A functioning hospital can disappear beneath the fog of political propaganda.
Every difficult reform becomes a weapon.

Every compromise is interpreted as surrender, appointment becomes evidence of conspiracy, achievements are deliberately shrunk, and little mistakes committed as a result of human fallibility, are stretched beyond proportion.

A Yoruba proverb says, “If a man wishes to kill a dog, he first gives it a bad name.”

This is perhaps the battlefield upon which much of today’s political contest is taking place as 2027 beckons.

The objective is no longer merely to challenge policies; it is to reshape public perception against good governance for political gains.

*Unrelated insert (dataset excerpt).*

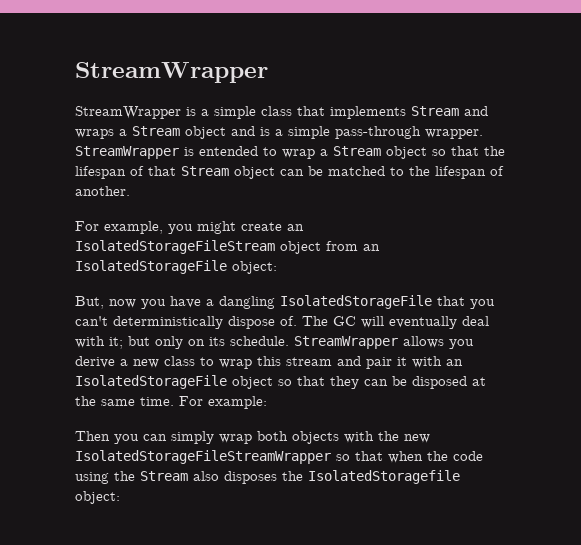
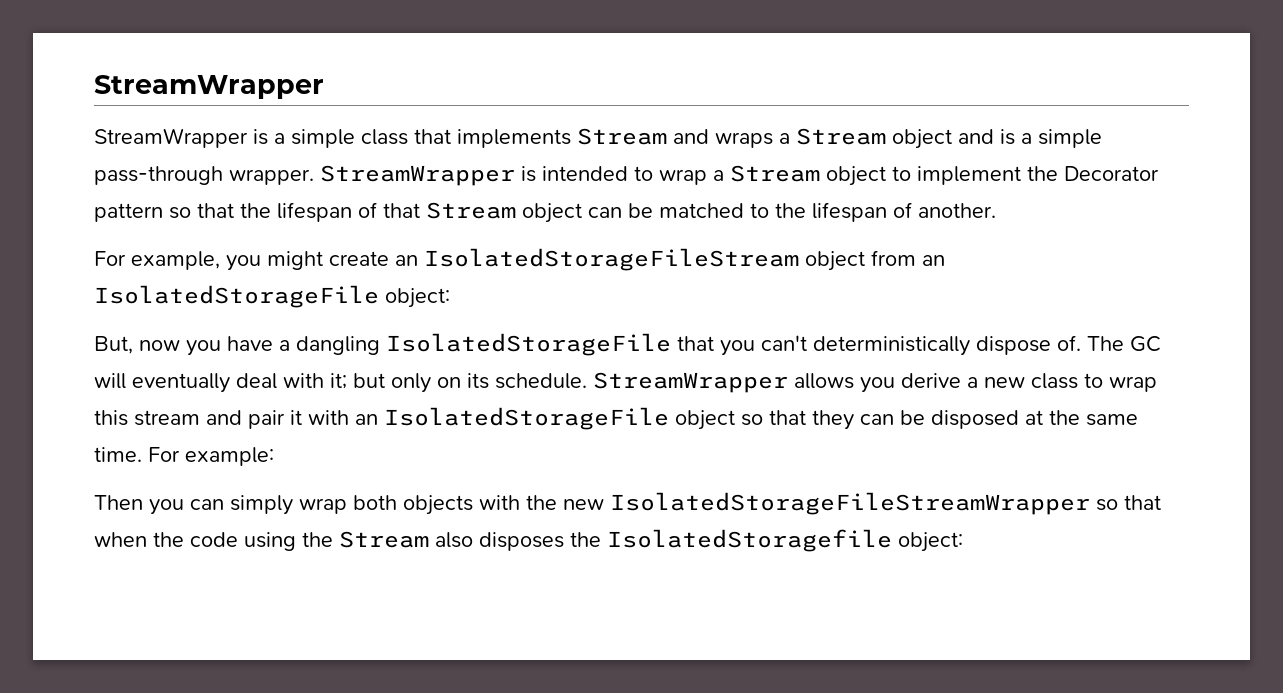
[199,146,258,156] entended -> [542,166,628,181] intended
(427, 152) none -> [892,166,1159,185] [94,203,163,222] to implement the Decorator pattern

And where the larger percentage of the real voters are within the circle of semi illiterates and outright illiterates, loud and consistent narratives easily outrun facts.

Again, beyond the daily political quarrels among actors, lies a far more important question; what kind of political culture should Oyo State leave behind, should the future still revolve around powerful individuals whose influence rises and falls with elections, or should institutions become strong enough to survive whoever occupies the governor’s office?

Roads remember no political party, hospitals do not ask who commissioned them before saving lives, schools continue to educate children long after campaign posters have faded beneath the rain, political slogans disappear like harmattan mist, but institutions remain standing if properly nurtured.

Nevertheless, history also sas a ense of humour and perhaps nothing illustrates the irony of Oyo politics better than today’s unfolding events ahead of the next electoral cycle.

Some who now accuse Makinde of excessive influence once defended stronger political control when it favoured them.

Others who now preach transparency were remarkably silent when opacity ruled the day in the past, and some who now speak passionately about democratic values once celebrated politics driven by patronage, all because they were still in the mix of things.

Africans often say, “The man who forgets where the rain first soaked him will soon mock the umbrella that once sheltered him.” That is why politics has a remarkable way of exposing selective memory, especially during political seasons.

As another election cycle slowly approaches, Oyo people face a choice that extends beyond political parties and campaign promises.

Will the state continue chasing powerful personalities like children chasing butterflies, or will it deliberately strengthen institutions capable of standing long after today’s political gladiators have left the arena?

That is the conversation that truly matters and should really concern every citizen and residents of the state.

For Governor Seyi Makinde, history’s judgment may ultimately rest not on the volume of today’s political attacks but on whether he succeeded in nurturing the institutions he has entrenched whose shade future generations will enjoy.

If that becomes his lasting legacy, then the irony would be complete.

He would have become a victim, not because he governed without faults, for no leader does, but because he dared to change the rules of a game that had enriched the elites for too long as against the masses.

And perhaps that is why another timeless African proverb rings so true today: “The tree laden with the sweetest fruits is the one that receives the greatest number of stones.”

Whether those stones are the healthy missiles of democracy or merely the dust raised by bruised political ambitions is a verdict that only time, and the people of Oyo state…will decide at the polls.

Ibrahim Adekola, writes from Yemetu, Ibadan.